[Task]: Show each line of the listing below that contains the word "Minimum".

[Record set]:

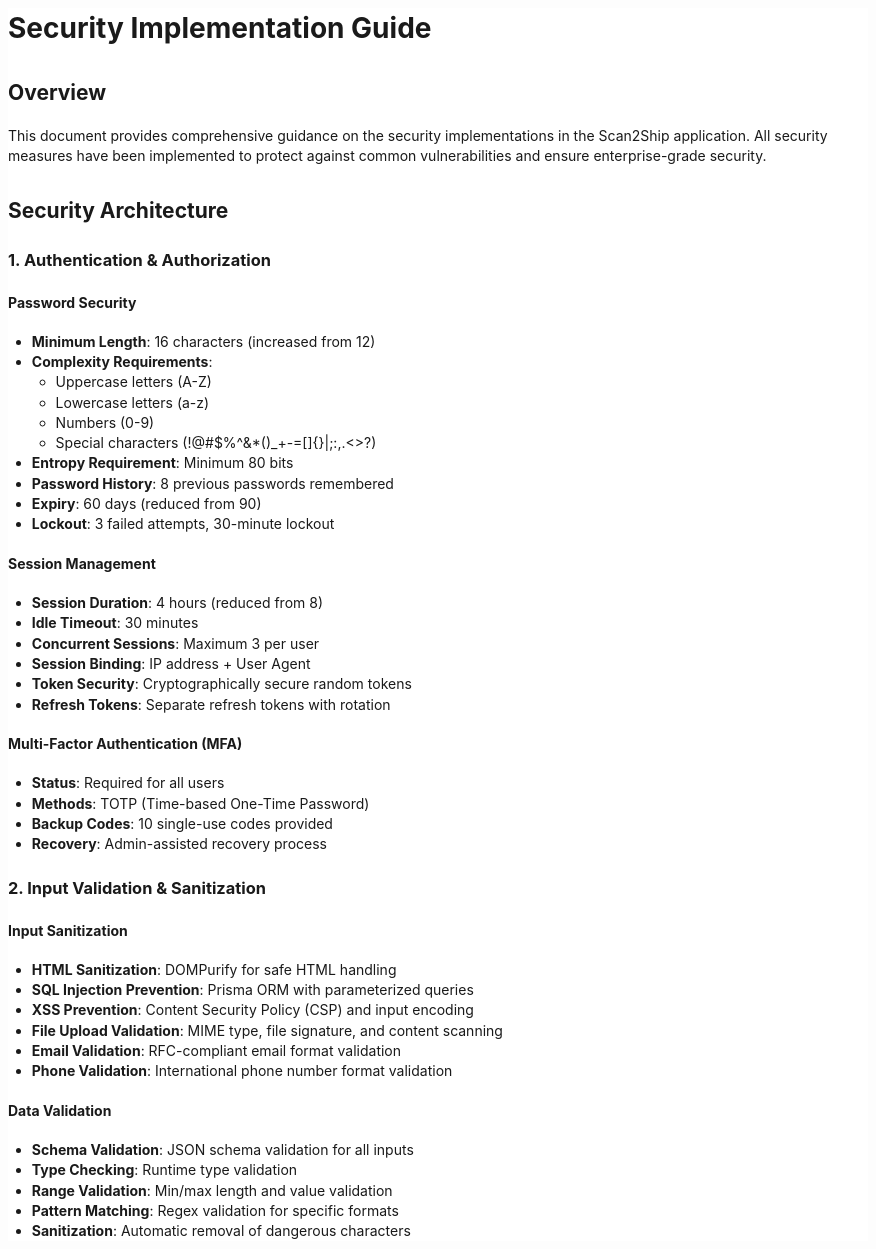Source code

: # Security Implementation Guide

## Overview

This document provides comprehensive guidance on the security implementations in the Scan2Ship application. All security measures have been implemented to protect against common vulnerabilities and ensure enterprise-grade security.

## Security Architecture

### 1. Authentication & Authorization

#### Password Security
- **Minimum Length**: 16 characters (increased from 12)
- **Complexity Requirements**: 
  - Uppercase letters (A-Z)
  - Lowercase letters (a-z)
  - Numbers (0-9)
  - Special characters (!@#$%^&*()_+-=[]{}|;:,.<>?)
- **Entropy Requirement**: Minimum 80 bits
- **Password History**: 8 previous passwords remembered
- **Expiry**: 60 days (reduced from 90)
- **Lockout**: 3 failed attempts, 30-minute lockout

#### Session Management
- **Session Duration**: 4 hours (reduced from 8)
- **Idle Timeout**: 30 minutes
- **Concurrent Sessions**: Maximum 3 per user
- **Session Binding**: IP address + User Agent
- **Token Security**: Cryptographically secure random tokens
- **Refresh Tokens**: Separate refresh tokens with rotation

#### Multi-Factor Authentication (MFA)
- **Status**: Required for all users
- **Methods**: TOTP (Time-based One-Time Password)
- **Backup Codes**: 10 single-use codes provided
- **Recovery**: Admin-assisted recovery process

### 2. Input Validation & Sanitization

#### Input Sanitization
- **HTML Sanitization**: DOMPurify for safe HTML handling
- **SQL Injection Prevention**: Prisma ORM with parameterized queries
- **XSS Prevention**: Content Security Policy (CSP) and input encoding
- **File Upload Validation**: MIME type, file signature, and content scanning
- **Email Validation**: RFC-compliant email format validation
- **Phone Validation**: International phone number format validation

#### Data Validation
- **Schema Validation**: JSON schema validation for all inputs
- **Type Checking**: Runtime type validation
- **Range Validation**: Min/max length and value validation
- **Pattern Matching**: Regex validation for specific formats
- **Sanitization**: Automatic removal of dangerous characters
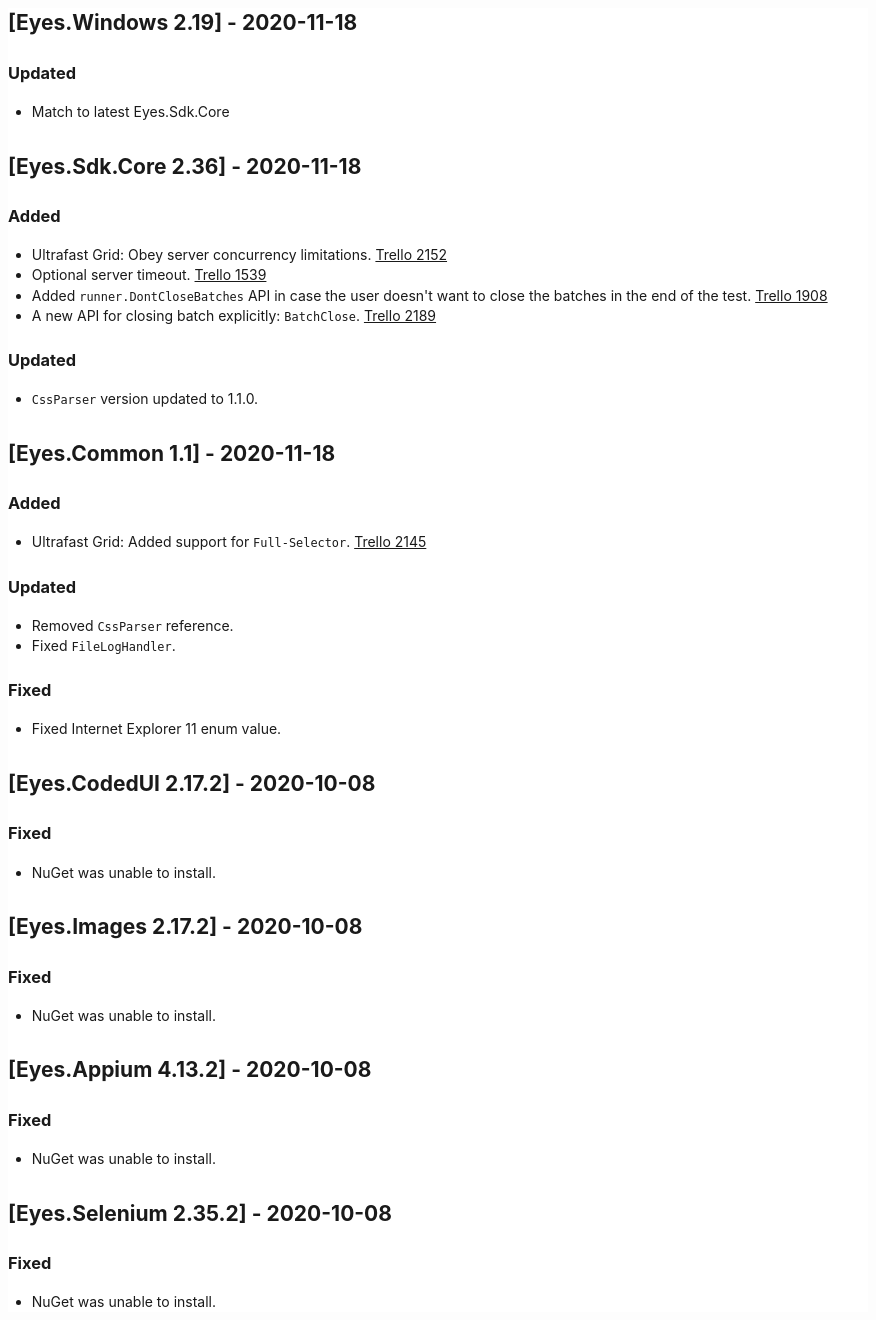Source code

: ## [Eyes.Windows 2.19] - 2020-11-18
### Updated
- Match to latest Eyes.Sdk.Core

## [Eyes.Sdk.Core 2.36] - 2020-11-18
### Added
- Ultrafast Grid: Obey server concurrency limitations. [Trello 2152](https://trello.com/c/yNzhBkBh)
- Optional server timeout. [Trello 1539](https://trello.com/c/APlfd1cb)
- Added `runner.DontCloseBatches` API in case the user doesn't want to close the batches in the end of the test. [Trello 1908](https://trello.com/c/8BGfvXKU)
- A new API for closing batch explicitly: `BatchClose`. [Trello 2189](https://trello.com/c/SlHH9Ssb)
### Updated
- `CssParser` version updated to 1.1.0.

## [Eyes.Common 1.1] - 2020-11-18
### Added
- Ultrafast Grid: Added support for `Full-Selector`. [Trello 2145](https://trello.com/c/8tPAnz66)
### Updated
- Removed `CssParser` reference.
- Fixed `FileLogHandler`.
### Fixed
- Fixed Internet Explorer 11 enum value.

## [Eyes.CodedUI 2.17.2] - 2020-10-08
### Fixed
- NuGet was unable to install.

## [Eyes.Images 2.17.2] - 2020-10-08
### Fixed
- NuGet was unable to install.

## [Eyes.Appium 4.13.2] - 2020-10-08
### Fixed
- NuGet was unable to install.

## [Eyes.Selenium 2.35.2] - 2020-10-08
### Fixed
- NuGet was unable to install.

...

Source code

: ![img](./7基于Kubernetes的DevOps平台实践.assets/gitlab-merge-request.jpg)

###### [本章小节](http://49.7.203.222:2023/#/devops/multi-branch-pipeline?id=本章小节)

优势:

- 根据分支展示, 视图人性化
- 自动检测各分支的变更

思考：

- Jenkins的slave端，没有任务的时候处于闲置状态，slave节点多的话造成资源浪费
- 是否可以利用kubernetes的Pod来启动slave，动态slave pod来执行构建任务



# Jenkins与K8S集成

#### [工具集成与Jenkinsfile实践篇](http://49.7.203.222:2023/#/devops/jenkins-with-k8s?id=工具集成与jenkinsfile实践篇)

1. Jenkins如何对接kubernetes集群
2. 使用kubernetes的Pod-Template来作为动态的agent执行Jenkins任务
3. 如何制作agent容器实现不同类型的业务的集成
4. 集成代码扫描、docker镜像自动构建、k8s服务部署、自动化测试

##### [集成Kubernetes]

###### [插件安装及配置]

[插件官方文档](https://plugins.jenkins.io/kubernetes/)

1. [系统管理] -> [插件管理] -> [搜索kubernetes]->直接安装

--

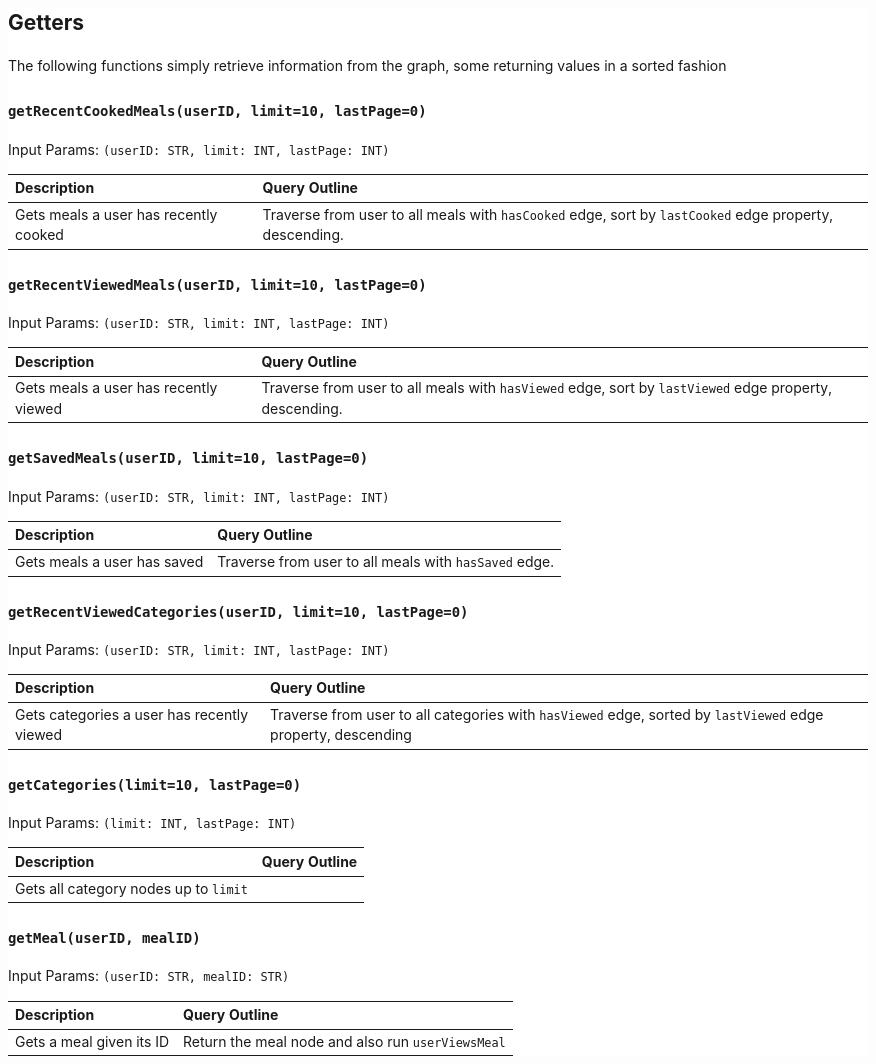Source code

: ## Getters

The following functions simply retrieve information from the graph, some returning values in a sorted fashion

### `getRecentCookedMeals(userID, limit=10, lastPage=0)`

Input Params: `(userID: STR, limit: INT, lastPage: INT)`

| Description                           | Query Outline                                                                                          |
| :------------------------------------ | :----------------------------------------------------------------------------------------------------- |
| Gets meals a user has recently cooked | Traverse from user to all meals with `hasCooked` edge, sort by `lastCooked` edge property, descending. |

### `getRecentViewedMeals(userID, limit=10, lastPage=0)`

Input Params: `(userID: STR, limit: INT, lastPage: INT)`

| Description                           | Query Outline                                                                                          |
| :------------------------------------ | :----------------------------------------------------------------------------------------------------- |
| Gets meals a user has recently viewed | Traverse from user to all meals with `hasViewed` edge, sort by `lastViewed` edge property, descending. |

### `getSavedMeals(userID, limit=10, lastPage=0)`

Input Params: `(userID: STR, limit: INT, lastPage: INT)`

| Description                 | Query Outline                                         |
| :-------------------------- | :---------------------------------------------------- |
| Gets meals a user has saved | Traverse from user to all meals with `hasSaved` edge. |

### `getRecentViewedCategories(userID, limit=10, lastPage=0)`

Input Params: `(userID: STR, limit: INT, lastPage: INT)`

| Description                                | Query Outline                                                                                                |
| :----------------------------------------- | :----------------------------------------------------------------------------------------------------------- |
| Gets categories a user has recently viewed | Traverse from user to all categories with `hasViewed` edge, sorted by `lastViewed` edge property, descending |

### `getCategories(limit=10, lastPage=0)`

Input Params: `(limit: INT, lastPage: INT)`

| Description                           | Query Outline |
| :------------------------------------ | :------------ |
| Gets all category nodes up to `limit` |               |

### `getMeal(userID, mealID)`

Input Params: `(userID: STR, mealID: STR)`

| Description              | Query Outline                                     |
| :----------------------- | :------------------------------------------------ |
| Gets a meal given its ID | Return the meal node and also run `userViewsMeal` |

[Result]:
- **Minimum Length**: 16 characters (increased from 12)
- **Entropy Requirement**: Minimum 80 bits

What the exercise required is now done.